(Stored data)
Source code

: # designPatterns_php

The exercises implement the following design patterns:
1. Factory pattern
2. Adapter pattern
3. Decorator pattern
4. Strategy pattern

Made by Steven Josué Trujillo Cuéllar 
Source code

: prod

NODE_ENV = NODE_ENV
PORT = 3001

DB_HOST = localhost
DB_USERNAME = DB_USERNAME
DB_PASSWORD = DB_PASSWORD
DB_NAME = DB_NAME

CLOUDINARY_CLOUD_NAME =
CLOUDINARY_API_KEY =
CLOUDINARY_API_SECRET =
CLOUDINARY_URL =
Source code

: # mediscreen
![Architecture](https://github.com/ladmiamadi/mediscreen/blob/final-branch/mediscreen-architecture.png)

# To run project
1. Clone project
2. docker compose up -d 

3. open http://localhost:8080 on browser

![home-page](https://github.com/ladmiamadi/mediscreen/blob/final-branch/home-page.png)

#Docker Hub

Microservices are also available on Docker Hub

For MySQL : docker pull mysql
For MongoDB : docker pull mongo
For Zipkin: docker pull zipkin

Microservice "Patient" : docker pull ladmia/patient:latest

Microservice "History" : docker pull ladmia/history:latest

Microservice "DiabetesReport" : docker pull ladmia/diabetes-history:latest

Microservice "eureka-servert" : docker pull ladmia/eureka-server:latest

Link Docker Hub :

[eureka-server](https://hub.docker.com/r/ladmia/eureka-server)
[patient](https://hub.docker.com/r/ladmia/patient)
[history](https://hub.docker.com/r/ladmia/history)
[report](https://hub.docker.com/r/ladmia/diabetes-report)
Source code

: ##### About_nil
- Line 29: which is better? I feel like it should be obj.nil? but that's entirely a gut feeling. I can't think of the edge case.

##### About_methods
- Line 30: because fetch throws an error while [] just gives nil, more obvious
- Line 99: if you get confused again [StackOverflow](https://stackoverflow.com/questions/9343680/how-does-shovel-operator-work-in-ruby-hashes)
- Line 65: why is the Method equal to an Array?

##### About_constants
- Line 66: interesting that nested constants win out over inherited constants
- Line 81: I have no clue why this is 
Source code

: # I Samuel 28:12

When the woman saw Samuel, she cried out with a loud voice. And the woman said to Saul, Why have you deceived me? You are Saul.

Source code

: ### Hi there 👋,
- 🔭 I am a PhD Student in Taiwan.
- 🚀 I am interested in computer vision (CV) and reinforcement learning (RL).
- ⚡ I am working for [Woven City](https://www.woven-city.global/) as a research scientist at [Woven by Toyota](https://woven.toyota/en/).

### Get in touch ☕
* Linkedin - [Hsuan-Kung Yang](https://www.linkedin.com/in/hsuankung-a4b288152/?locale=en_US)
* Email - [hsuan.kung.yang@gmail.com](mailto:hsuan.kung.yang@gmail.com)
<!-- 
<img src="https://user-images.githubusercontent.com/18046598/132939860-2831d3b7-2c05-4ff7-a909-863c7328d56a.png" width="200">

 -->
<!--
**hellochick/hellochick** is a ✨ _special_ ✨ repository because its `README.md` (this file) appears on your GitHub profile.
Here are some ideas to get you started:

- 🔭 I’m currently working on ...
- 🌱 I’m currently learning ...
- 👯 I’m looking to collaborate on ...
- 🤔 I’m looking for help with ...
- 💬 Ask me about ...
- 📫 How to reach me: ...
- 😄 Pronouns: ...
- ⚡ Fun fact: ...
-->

» REQUEST
Make an exact copy of each line, beginning at the one containing "- 👯 I’m looking to collaborate on ..." and ending with the last line of the data, and of no other line.

» EXERCISE RESULT
- 👯 I’m looking to collaborate on ...
- 🤔 I’m looking for help with ...
- 💬 Ask me about ...
- 📫 How to reach me: ...
- 😄 Pronouns: ...
- ⚡ Fun fact: ...
-->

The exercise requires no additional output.